31 July 2017

A successful Social Impact Bond

A flurry of reporting on the success of the world's first Social Impact Bond. The goal was to reduce reoffending rates of short-sentence ex-prisoners in the English city of Peterborough by at least 7.5 percent. The result was a 9.0 percent reduction:
The conclusion of the world's first social impact bond (SIB) will return all of the investment as well as a one off payment described by Social Finance as "just over 3% interest per annum" over five years go to 17 social investors after outcomes were achieved. All of the investors were charities or charitable foundations. Peterborough social impact bond investors see 3% interest, Lee Mannion, 'Pioneers Post, 27 July
Social Impact Bonds are the non-tradeable variant of Social Policy Bonds. I've had no direct involvement in any of the 89 SIBs in 19 countries which have now been issued. I'm ambivalent about SIBs and their non-tradeability - see here and here. But I think they can be helpful where the alternatives are neglect or poor policy. They might also serve as a handy stepping-stone to the full Social Policy Bond model. For current news about SIBs there is a database and relevant links, here.

30 July 2017

Nappies, LCAs, and the environment

From an article in a recent New Scientist:
Greenhouse gas emissions from the production of various materials reveal that recycling is always greener than using virgin resources Throwaway culture: the truth about recycling, Bob Holmes, 'New Scientist', 22 July
This is problematic for two reasons. First: I think it's a mistake to define 'greener' as 'generating a lower level of greenhouse gas emissions'. Why? Because production inevitably entails numerous other environmental impacts. Second: because 'always' is anyway too definitive.

Life Cycle Analyses (LCAs) are not a simple exercise, but one conducted by the UK's Environment Agency compared the environmental impacts of disposable nappies (diapers) against home- and commercially-laundered cloth nappies. The conclusion:
For the three nappy systems studied, there was no significant difference between any of the environmental impacts – that is, overall no system clearly had a better or worse environmental performance, although the life cycle stages that are the main source for these impacts are different for each system. Life Cycle Assessment of Disposable and Reusable Nappies in the UK (pdf), Environment Agency, 2005
This LCA considered a wide array of environmental impacts: 'resource depletion; climate change; ozone depletion; human toxicity; acidification; fresh-water aquatic toxicity; terrestrial toxicity; photochemical oxidant formation (low level smog) and nutrification of fresh water (eutrophication).' Climate change, note, is just one of these impacts. This study was published 12 years ago, and its conclusion might have changed since then - which is my second point: that even if we can say now that recycling aluminium, say, is currently 'greener' than producing from the virgin resource, it might not always be so. Weighting environmental impacts, apart from being largely subjective, can never be definitive: our scientific knowledge about these impacts changes, as do the technologies of extraction and recycling and numerous other relevant variables. Our current policymaking system, as applied most spectacularly to climate change, relies on our trying to identify the source of a problem and then basing policy instruments for decades ahead on that - ossified - knowledge of scientific relationships. As well as failing to account for our rapidly expanding scientific knowledge, it necessarily ignores potentially massive changes in social, financial or biological variables.

• Aim of the task:
Answer from the blog posts:
1. What reduction in reoffending did the Peterborough Social Impact Bond achieve?
2. How many Social Impact Bonds have been issued, and in how many countries?
3. In what year did the Environment Agency publish its life cycle assessment of nappies?
Use only the blog posts for these answers.

• Provided records:
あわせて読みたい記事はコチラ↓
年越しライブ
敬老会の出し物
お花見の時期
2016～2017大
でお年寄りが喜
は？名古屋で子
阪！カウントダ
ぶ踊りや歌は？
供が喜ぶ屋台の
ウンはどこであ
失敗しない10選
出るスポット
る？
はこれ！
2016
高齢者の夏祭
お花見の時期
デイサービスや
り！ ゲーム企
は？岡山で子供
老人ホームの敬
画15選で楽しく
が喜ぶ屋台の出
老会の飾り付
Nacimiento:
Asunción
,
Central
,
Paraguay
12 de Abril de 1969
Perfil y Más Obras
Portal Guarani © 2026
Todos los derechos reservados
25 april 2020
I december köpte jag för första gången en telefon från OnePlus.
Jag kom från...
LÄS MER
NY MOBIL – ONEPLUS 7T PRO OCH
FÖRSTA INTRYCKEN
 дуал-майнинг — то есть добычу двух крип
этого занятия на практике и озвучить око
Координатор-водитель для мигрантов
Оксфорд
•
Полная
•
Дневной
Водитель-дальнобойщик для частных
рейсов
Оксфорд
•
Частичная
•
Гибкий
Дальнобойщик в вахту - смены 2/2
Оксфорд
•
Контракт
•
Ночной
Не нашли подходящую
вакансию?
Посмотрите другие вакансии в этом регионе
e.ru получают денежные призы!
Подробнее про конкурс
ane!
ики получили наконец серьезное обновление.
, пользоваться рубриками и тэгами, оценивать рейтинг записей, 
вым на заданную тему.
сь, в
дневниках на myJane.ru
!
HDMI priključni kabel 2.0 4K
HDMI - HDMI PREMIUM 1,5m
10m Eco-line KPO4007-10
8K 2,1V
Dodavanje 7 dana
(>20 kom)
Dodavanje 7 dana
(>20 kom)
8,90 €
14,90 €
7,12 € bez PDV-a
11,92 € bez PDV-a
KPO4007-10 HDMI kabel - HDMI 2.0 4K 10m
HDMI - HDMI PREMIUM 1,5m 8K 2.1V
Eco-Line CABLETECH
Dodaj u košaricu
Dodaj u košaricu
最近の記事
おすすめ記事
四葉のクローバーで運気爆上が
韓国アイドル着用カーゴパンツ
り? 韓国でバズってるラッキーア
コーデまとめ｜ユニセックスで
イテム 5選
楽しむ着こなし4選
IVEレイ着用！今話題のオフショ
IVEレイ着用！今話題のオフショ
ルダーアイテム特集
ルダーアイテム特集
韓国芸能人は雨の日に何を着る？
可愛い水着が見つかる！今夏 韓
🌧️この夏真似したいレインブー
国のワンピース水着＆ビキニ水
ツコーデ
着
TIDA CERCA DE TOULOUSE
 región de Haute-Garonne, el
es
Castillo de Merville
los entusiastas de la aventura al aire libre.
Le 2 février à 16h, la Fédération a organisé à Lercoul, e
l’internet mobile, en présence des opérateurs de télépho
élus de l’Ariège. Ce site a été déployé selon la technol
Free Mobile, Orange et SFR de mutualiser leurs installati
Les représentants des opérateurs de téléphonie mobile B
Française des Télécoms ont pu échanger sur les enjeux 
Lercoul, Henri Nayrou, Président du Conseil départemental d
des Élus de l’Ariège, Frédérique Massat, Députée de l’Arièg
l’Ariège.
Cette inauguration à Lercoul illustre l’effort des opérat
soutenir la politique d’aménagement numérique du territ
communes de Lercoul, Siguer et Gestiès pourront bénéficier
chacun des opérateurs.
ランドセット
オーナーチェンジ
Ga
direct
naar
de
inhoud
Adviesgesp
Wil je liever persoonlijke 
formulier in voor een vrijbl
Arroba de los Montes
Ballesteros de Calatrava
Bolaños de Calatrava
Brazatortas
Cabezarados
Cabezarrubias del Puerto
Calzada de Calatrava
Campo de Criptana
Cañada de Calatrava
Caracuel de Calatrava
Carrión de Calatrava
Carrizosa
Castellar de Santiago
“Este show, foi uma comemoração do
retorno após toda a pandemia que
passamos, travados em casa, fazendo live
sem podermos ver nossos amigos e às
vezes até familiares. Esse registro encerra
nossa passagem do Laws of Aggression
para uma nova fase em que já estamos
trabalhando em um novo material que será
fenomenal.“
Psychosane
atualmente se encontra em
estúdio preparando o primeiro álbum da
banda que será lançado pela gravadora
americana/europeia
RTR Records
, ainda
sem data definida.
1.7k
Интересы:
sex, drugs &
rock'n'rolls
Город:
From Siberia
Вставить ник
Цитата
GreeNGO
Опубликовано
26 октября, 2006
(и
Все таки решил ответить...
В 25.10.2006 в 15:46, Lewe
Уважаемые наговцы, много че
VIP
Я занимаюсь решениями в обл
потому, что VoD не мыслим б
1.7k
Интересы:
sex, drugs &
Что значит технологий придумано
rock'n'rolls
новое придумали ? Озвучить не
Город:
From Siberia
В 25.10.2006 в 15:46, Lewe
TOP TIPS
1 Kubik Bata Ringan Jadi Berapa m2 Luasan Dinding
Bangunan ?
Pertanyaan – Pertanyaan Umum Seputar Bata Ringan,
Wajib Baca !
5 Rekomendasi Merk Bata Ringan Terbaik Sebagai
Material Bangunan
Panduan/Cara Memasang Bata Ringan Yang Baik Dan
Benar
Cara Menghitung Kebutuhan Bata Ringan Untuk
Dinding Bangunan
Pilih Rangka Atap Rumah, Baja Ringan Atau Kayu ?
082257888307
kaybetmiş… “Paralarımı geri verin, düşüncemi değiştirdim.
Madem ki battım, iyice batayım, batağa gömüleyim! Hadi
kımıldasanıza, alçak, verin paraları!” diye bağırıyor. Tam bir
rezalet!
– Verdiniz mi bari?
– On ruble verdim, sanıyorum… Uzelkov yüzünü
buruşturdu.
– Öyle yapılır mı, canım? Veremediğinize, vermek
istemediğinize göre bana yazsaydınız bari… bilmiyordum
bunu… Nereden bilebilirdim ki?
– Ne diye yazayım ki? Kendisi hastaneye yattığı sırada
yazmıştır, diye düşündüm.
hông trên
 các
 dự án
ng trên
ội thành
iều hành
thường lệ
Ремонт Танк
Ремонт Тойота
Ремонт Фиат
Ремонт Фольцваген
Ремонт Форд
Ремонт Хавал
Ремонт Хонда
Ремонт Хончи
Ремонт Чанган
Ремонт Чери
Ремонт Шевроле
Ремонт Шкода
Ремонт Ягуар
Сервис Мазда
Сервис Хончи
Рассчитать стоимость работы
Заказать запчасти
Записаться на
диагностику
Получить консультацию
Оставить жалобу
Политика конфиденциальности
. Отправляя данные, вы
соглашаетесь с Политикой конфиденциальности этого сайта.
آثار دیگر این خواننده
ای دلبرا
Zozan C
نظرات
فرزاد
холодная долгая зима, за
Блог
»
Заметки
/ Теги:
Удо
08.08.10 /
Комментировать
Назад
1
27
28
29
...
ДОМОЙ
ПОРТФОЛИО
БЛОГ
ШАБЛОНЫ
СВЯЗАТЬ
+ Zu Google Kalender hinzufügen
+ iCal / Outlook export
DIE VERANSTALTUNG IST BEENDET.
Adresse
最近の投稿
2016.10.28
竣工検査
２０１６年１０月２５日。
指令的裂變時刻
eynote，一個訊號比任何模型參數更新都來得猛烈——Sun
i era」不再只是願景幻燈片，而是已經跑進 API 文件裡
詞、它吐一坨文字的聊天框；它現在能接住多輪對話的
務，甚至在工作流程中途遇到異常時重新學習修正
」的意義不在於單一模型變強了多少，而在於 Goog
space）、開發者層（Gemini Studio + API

• Written response:
1. A 9.0 percent reduction.
2. 89 Social Impact Bonds in 19 countries.
3. 2005.